Bagni a rischio - quasi - zero in Puglia. A certificarlo sono i dati dell'Arpa, l'Agenzia regionale per la protezione dell'ambiente, che come ogni anno da inizio estate misura i livelli di alga tossica sulle coste della regione. Su 20 diversi punti in cui sono state analizzate le acque marine, infatti, solo due hanno restituito una concertazione scarsa (tra 1 e 1000 cellule su litro) di ostreopsis ovata nei primi 15 giorni di giugno.
Nello specifico si parla di Bisceglie, dove nell'area 500 metri a sud della fogna cittadina sono state rinvenute 240 cellule/litro di alga tossica, e della costa sud barese, in particolare nella zona del Lido Trullo (120 cellule/litro) durante i campionamenti avvenuti il 3 giugno.
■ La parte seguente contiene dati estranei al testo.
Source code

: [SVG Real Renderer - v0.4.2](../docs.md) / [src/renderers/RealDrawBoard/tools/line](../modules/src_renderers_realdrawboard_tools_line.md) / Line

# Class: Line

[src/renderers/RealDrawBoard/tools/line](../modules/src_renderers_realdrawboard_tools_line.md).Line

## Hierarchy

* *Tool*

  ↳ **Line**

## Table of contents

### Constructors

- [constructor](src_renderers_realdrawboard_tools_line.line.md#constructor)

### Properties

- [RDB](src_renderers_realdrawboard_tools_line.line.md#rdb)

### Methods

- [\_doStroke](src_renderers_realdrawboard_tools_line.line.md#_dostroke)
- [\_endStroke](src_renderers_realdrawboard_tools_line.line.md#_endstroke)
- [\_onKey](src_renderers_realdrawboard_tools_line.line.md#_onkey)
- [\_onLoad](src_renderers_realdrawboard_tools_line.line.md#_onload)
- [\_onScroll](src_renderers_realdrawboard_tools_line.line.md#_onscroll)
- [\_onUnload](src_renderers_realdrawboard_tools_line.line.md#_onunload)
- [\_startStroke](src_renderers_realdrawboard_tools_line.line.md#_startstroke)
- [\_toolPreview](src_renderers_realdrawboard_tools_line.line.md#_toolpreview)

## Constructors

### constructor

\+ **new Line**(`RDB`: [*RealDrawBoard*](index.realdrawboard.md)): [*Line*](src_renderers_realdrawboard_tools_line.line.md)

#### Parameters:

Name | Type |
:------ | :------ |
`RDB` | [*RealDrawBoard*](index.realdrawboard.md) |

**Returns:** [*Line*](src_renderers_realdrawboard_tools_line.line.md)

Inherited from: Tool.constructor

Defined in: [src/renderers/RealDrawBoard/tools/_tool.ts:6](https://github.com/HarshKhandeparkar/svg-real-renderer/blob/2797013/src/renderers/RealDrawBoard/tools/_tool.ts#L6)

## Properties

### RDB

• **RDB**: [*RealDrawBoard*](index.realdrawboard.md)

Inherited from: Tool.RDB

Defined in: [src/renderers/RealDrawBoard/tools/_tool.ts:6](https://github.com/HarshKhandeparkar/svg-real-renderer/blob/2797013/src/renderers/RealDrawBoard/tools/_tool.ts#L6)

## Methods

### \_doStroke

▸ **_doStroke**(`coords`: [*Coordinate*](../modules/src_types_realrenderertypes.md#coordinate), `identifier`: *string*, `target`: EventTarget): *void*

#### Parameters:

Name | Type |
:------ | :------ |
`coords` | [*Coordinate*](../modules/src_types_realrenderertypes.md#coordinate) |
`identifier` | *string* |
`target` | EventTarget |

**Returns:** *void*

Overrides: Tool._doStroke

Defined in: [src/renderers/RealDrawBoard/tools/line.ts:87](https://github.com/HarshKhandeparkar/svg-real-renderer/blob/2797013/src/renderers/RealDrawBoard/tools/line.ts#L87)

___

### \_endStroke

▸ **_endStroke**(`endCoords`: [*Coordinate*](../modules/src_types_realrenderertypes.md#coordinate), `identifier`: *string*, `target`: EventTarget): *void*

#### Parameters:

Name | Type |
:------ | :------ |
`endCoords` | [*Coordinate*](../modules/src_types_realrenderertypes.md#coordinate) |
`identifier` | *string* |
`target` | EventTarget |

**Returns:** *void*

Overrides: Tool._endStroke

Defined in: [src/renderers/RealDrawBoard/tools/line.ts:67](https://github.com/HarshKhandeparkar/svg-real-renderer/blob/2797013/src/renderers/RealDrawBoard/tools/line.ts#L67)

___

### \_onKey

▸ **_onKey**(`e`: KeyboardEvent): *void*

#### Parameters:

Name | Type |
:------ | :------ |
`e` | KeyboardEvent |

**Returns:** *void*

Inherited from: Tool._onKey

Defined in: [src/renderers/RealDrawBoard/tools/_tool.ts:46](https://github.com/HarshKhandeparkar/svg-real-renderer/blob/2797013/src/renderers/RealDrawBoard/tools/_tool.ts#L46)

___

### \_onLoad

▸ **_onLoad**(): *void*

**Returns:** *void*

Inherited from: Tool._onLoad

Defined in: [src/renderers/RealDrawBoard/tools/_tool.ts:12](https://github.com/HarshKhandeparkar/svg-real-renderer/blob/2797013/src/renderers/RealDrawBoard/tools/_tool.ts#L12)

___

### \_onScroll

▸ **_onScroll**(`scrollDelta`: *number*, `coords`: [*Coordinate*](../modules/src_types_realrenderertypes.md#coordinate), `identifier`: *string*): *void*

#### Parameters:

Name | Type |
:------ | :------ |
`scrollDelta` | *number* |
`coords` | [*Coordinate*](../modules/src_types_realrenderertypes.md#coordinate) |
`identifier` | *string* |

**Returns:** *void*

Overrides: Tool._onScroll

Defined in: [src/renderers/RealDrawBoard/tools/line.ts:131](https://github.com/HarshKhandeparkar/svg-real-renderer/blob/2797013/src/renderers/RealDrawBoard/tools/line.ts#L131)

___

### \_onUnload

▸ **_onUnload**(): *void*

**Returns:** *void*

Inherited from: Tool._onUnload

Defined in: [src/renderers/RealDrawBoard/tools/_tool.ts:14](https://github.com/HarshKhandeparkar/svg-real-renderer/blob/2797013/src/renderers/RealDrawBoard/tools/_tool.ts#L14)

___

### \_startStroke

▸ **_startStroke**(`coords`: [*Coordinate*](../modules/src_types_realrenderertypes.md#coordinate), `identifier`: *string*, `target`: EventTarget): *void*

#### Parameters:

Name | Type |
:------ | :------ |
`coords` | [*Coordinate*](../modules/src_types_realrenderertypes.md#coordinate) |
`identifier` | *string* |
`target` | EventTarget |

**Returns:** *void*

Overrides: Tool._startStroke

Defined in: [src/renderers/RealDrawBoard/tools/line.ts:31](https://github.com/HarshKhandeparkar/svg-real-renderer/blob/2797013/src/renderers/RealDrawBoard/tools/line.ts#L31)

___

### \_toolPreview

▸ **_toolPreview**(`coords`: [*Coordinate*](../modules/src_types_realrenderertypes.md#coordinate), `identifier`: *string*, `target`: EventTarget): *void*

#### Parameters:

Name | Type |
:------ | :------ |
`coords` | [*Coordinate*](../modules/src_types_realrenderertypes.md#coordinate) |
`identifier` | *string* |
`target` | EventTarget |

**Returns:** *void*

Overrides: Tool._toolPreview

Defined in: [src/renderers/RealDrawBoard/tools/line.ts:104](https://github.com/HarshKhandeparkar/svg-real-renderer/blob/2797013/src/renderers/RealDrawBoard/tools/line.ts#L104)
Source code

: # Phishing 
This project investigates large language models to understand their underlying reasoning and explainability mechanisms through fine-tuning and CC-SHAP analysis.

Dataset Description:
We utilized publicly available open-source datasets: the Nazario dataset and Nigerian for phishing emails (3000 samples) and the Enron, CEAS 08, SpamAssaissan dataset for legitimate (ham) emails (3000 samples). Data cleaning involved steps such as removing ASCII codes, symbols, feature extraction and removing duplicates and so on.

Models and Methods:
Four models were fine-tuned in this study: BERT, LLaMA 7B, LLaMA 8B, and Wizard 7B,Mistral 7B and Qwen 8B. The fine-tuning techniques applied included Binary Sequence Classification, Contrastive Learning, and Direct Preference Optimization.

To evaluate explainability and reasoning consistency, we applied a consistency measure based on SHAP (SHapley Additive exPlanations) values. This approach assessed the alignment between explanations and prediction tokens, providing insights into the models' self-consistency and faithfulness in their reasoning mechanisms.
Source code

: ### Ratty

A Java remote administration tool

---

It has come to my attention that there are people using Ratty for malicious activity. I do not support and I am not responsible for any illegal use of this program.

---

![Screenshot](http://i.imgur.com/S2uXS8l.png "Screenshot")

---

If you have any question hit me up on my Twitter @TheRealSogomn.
Dalla provincia di Foggia - comprensiva dell'isola di San Domino nell'arcipelago delle Tremiti - fino alla punta del Salento, invece, la concentrazione di alga tossica è assente.
Una buona notizia per i bagnanti, visto che l'ostreopsis ovata anche se semplicemente inalata nelle aree costiere può provocare problemi dermatologici e disturbi respiratori, talvolta accompagnati da febbre, nausea e vomito.